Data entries
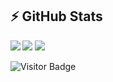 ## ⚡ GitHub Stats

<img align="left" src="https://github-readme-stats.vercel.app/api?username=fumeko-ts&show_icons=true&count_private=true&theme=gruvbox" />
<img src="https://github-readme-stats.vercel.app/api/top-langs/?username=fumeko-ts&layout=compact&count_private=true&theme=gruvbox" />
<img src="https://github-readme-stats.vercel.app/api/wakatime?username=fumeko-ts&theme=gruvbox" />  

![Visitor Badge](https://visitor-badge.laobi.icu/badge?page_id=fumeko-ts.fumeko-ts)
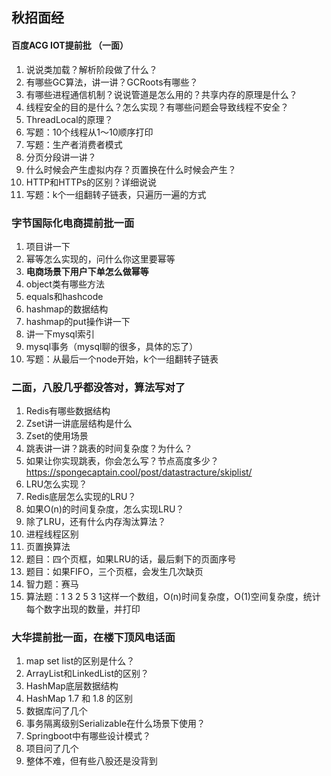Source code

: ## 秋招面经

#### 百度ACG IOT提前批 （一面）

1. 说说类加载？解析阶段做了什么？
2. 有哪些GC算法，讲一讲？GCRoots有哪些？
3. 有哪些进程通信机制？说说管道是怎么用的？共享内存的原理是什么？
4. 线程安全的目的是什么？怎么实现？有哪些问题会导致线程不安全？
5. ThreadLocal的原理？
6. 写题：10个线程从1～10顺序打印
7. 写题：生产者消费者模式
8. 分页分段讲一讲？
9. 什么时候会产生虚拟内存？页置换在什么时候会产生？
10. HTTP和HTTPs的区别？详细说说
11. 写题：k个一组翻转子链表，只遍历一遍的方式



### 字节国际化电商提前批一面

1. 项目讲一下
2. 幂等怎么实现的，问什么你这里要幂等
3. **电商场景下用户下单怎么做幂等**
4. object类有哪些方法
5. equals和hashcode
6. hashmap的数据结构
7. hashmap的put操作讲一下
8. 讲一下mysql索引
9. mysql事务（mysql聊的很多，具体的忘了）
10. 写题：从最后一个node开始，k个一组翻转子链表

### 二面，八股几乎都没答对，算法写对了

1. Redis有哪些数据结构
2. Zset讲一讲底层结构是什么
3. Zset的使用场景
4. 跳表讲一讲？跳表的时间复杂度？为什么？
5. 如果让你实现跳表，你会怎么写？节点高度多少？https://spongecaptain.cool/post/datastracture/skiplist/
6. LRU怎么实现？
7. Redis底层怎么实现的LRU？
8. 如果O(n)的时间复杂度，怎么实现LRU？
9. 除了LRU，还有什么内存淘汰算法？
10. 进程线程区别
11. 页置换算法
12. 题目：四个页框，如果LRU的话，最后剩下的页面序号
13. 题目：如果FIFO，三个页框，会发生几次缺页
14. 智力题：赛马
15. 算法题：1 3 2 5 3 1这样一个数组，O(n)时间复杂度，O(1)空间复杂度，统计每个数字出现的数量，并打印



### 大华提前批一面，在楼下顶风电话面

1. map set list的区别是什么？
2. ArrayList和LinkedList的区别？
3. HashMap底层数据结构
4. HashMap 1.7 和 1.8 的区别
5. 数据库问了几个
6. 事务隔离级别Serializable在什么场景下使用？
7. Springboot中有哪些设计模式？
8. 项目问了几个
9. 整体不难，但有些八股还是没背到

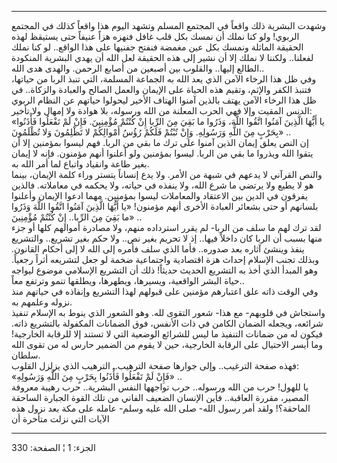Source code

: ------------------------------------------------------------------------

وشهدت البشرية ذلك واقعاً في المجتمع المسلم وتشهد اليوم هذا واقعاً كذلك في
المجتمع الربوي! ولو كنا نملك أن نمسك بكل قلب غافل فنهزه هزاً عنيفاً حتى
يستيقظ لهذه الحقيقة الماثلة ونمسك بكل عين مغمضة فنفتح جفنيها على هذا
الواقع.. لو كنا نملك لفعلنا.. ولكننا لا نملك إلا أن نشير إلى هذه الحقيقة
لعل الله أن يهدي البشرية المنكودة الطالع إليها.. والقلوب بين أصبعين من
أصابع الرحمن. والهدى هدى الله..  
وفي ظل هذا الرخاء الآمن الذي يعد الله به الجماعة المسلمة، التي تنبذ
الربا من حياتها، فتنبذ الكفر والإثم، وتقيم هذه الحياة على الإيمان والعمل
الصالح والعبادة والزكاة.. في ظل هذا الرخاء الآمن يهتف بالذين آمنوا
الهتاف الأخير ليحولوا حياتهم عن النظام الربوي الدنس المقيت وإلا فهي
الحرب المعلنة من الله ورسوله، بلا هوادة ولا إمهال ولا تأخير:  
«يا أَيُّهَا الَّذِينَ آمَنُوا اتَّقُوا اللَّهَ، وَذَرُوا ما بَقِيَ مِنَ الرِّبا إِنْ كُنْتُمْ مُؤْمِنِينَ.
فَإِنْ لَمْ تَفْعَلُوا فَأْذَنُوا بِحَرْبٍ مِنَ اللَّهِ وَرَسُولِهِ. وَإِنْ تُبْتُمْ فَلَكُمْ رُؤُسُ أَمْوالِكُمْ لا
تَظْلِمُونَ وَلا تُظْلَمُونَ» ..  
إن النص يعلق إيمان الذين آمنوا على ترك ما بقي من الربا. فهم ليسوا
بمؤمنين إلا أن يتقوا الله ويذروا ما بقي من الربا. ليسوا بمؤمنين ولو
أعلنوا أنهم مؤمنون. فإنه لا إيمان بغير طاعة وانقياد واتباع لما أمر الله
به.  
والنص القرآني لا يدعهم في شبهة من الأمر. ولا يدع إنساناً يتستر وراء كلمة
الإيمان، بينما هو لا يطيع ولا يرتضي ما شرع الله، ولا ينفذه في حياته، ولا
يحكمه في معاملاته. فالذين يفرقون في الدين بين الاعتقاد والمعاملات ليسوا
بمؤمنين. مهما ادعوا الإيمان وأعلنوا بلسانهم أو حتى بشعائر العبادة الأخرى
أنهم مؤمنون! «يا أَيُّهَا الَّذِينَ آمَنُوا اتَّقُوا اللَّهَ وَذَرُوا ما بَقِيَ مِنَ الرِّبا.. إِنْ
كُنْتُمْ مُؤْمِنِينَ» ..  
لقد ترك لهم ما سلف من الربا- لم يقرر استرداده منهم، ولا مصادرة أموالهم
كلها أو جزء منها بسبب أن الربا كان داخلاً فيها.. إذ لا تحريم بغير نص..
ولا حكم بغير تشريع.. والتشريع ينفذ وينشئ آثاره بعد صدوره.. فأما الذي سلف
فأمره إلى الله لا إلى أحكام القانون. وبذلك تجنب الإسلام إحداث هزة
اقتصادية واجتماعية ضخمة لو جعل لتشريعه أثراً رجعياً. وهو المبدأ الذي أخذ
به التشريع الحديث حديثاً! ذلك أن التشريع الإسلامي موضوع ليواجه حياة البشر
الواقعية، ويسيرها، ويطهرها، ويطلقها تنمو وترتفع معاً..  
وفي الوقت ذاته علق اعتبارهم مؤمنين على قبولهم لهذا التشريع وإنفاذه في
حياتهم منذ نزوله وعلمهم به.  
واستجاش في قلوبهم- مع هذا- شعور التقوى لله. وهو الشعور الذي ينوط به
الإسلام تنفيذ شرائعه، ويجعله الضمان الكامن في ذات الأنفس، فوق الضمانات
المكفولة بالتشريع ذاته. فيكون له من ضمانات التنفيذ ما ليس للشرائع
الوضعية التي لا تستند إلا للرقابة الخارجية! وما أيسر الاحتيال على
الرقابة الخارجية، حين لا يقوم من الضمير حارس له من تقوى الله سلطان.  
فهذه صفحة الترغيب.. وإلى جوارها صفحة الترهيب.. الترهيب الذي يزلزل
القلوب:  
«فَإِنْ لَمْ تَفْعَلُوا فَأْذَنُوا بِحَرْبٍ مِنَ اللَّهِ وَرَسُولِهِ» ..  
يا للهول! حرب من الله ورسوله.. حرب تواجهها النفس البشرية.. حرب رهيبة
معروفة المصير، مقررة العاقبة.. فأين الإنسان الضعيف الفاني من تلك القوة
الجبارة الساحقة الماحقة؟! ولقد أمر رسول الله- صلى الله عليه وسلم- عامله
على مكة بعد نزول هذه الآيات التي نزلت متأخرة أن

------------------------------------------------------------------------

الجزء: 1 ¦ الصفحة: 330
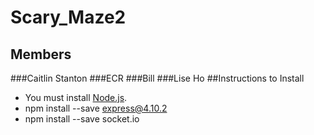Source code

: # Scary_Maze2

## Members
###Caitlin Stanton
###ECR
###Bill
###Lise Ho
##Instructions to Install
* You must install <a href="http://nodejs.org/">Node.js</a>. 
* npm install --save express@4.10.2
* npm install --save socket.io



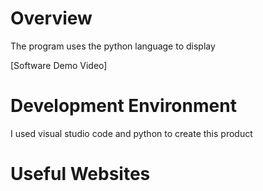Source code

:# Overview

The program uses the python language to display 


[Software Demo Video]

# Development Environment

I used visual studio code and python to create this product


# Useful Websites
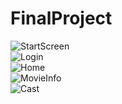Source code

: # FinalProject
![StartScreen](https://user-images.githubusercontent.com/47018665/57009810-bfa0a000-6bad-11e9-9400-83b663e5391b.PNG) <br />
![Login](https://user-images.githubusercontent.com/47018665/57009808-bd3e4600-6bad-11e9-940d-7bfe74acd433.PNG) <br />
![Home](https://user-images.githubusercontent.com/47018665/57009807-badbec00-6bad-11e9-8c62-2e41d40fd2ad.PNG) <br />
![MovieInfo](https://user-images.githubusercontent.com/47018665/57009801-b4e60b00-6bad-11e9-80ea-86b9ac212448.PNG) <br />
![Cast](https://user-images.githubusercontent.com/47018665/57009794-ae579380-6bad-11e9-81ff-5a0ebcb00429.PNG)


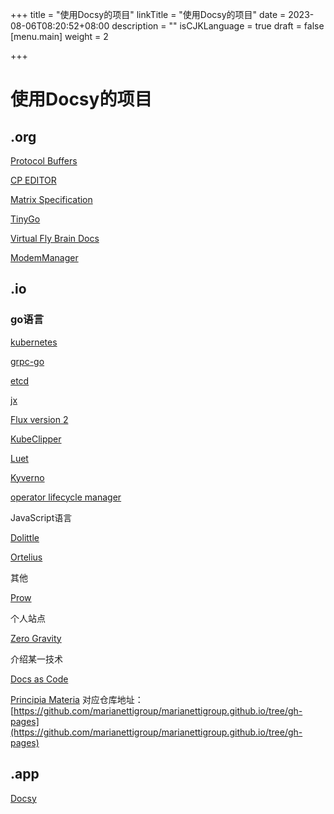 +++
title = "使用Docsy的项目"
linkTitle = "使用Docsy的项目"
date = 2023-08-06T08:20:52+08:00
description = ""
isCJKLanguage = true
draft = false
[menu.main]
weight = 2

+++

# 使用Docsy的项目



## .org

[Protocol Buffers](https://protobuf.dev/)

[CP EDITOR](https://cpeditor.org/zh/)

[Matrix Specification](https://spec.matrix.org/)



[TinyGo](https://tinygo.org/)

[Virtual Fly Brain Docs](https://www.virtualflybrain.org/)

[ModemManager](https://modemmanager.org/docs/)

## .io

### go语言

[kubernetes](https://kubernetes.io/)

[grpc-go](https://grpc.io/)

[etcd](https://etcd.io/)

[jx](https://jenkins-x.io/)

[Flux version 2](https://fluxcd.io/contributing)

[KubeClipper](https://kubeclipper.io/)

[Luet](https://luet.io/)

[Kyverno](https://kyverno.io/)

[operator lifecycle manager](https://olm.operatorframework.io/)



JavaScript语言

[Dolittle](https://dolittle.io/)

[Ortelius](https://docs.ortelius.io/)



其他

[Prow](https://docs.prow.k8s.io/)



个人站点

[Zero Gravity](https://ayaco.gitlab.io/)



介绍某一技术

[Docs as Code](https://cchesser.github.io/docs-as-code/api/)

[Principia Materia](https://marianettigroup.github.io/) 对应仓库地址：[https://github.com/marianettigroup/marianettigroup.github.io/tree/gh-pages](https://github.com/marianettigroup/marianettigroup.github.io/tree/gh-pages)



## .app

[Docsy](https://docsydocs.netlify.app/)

[Work item]:
Copy only what runs above from the line containing "الرقابة الخارجية، حين" through the line containing "The program uses", exactly. Leave out the pictures.

[Finished exercise]:
الرقابة الخارجية، حين لا يقوم من الضمير حارس له من تقوى الله سلطان.  
فهذه صفحة الترغيب.. وإلى جوارها صفحة الترهيب.. الترهيب الذي يزلزل
القلوب:  
«فَإِنْ لَمْ تَفْعَلُوا فَأْذَنُوا بِحَرْبٍ مِنَ اللَّهِ وَرَسُولِهِ» ..  
يا للهول! حرب من الله ورسوله.. حرب تواجهها النفس البشرية.. حرب رهيبة
معروفة المصير، مقررة العاقبة.. فأين الإنسان الضعيف الفاني من تلك القوة
الجبارة الساحقة الماحقة؟! ولقد أمر رسول الله- صلى الله عليه وسلم- عامله
على مكة بعد نزول هذه الآيات التي نزلت متأخرة أن

------------------------------------------------------------------------

الجزء: 1 ¦ الصفحة: 330
Source code

: # Scary_Maze2

## Members
###Caitlin Stanton
###ECR
###Bill
###Lise Ho
##Instructions to Install
* You must install <a href="http://nodejs.org/">Node.js</a>. 
* npm install --save express@4.10.2
* npm install --save socket.io



Source code

:# Overview

The program uses the python language to display 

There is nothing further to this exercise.